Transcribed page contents
════════════════
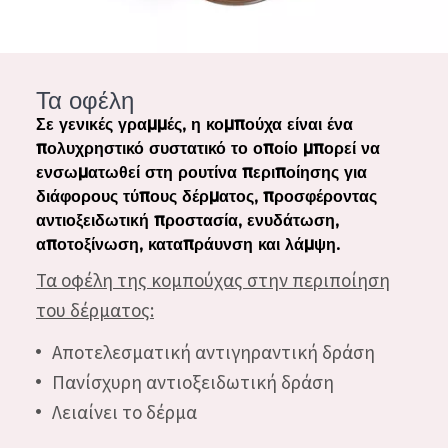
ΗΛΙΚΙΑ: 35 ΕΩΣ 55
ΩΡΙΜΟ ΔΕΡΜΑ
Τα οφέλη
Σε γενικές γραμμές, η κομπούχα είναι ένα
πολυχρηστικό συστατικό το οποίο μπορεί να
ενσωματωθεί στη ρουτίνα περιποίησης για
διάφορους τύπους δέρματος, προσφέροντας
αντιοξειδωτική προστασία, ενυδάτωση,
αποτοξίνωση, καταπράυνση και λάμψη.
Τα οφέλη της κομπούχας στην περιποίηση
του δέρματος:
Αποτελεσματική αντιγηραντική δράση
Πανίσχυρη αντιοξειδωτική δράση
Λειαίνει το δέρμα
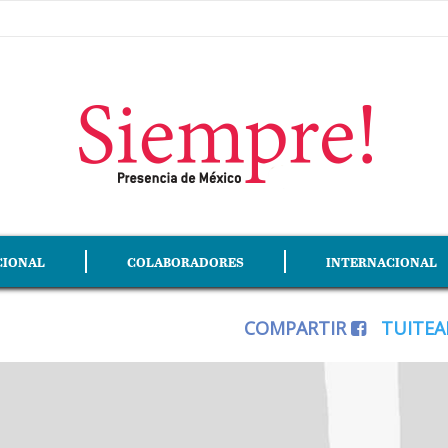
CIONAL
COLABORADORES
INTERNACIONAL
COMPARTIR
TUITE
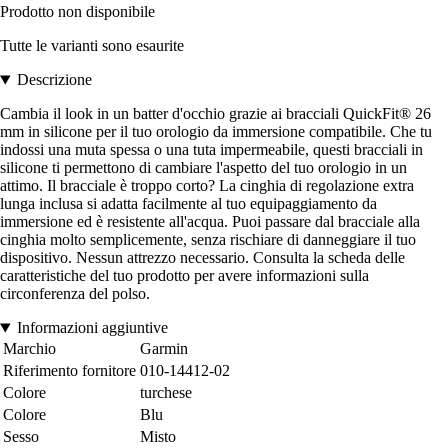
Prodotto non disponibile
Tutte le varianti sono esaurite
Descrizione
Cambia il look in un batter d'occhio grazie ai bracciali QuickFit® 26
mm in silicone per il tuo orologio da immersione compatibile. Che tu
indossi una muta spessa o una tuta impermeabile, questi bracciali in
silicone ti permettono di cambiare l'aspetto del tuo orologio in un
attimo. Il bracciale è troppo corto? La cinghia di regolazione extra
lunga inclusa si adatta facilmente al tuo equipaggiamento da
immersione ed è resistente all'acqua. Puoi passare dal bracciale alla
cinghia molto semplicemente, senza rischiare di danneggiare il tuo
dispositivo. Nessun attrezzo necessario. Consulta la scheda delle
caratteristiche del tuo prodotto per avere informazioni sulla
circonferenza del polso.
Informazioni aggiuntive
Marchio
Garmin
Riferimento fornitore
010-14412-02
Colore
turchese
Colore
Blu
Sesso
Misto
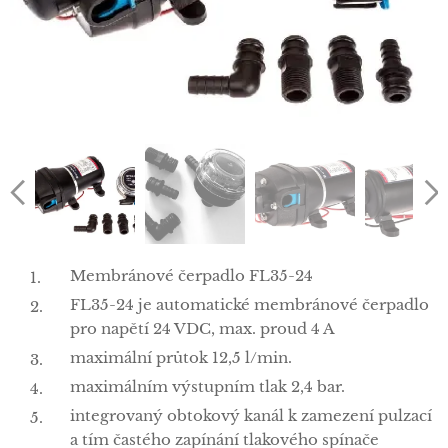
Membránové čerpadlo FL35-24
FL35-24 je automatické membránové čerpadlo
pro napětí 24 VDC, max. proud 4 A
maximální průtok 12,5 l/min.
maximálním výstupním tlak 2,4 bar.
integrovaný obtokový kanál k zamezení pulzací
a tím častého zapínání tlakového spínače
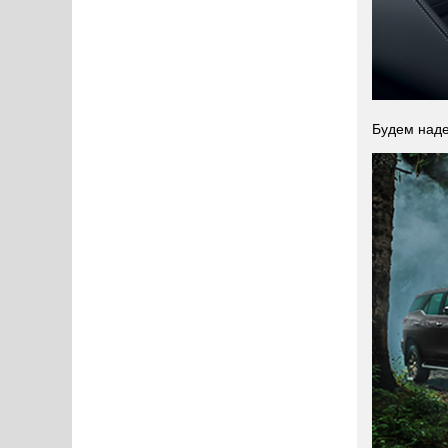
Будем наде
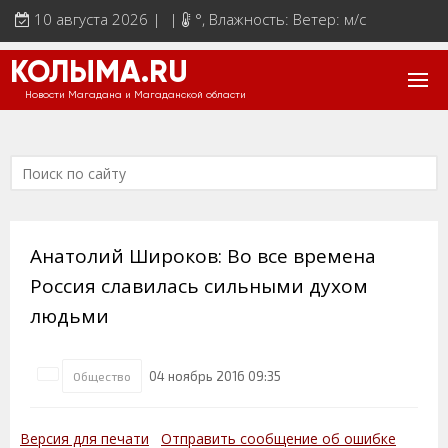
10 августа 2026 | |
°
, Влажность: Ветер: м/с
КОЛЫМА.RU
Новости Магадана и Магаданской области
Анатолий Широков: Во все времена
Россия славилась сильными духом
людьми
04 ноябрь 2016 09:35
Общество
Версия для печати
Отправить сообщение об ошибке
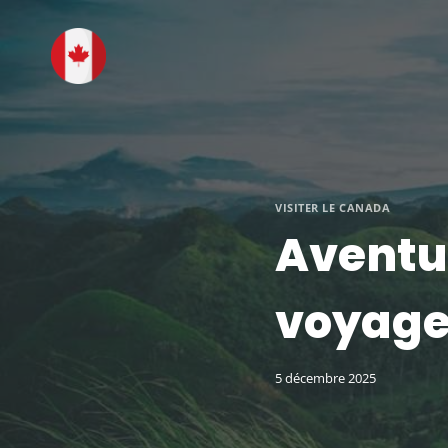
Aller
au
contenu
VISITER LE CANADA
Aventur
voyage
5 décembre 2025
════════════════
All lines above with the word "αντιοξειδωτική" need to be reported.

◆ Answer to this exercise:
αντιοξειδωτική προστασία, ενυδάτωση,
Πανίσχυρη αντιοξειδωτική δράση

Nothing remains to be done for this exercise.